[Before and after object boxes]
═══

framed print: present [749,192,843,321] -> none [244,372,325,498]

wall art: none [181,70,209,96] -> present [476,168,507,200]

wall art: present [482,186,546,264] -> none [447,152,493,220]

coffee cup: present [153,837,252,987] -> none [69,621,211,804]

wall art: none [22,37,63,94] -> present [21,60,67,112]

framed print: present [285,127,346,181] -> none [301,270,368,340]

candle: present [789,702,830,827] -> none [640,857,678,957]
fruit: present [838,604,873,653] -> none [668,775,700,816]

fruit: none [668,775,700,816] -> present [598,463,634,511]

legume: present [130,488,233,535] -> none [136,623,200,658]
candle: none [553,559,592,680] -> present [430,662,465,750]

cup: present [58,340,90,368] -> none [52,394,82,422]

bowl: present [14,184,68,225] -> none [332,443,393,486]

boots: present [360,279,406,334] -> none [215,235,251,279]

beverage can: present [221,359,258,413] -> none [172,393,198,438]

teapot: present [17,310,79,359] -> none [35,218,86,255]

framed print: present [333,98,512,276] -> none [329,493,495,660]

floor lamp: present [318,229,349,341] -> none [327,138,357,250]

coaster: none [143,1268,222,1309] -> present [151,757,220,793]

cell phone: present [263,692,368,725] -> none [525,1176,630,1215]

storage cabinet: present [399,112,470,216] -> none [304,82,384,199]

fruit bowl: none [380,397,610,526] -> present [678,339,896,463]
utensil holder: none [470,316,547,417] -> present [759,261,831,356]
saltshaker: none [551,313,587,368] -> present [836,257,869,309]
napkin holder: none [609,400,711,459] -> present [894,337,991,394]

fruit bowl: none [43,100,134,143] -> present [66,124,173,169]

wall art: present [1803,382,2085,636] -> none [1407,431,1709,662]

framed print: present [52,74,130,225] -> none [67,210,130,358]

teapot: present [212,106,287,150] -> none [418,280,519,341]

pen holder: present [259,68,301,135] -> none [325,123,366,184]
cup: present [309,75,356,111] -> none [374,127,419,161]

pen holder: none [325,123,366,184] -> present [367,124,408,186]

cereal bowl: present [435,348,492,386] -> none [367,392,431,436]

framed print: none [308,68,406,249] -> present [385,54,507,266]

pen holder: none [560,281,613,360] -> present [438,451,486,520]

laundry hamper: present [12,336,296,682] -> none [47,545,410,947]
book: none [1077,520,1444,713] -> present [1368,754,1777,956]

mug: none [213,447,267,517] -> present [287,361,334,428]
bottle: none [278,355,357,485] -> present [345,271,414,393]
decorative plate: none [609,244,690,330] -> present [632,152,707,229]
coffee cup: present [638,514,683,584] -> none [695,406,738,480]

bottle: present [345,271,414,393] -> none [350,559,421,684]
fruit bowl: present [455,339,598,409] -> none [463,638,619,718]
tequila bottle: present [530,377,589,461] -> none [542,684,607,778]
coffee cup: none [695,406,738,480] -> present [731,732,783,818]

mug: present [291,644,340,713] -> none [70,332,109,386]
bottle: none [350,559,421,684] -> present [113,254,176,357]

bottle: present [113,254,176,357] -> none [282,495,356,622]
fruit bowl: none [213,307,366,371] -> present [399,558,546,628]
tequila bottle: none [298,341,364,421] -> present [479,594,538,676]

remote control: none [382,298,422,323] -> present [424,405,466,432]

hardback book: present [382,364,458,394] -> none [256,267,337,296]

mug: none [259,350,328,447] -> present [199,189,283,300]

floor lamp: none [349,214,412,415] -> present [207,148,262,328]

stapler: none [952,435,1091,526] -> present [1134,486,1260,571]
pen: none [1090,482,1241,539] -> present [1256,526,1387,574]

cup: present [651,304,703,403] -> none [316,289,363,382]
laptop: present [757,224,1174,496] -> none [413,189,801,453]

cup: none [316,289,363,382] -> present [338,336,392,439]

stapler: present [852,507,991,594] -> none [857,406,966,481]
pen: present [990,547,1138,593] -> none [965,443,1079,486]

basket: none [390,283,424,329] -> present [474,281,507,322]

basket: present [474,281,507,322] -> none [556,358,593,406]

═══

Where a line in the records above contains the string "print", copy that line.

framed print: present [749,192,843,321] -> none [244,372,325,498]
framed print: present [285,127,346,181] -> none [301,270,368,340]
framed print: present [333,98,512,276] -> none [329,493,495,660]
framed print: present [52,74,130,225] -> none [67,210,130,358]
framed print: none [308,68,406,249] -> present [385,54,507,266]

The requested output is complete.